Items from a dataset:
§
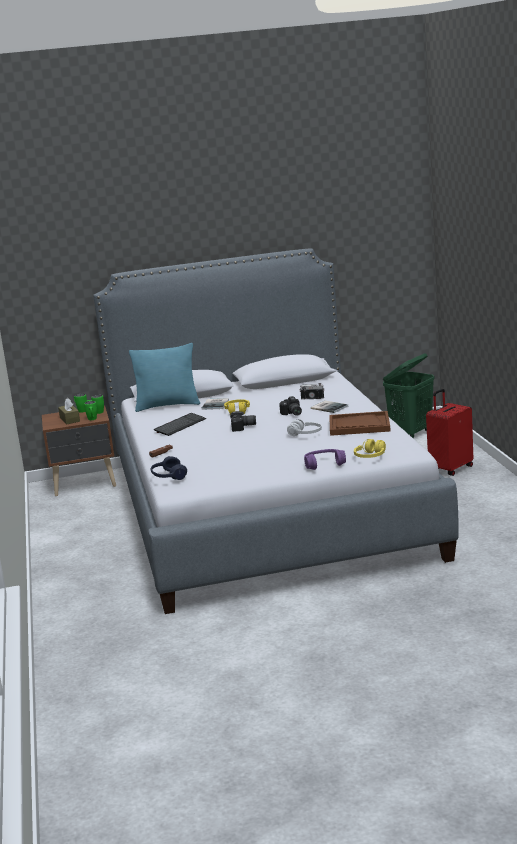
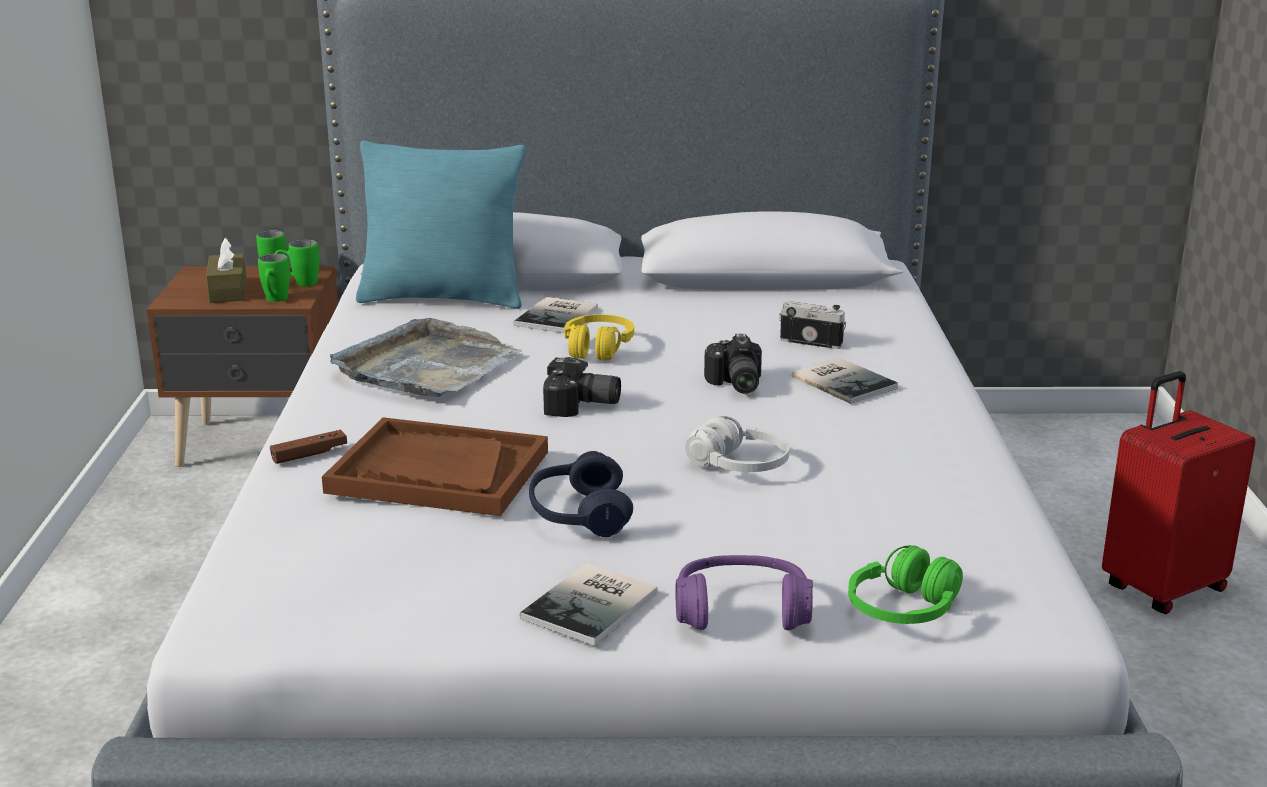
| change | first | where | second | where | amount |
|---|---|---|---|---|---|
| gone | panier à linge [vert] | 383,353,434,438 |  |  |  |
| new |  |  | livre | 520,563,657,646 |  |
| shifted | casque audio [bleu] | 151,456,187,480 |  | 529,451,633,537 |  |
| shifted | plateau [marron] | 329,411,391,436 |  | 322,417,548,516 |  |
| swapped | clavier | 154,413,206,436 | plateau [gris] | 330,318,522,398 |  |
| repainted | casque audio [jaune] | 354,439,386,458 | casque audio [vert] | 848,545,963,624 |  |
§
Looking only at the data above, say how many of its lines contain the string "shifted", and nothing more.

2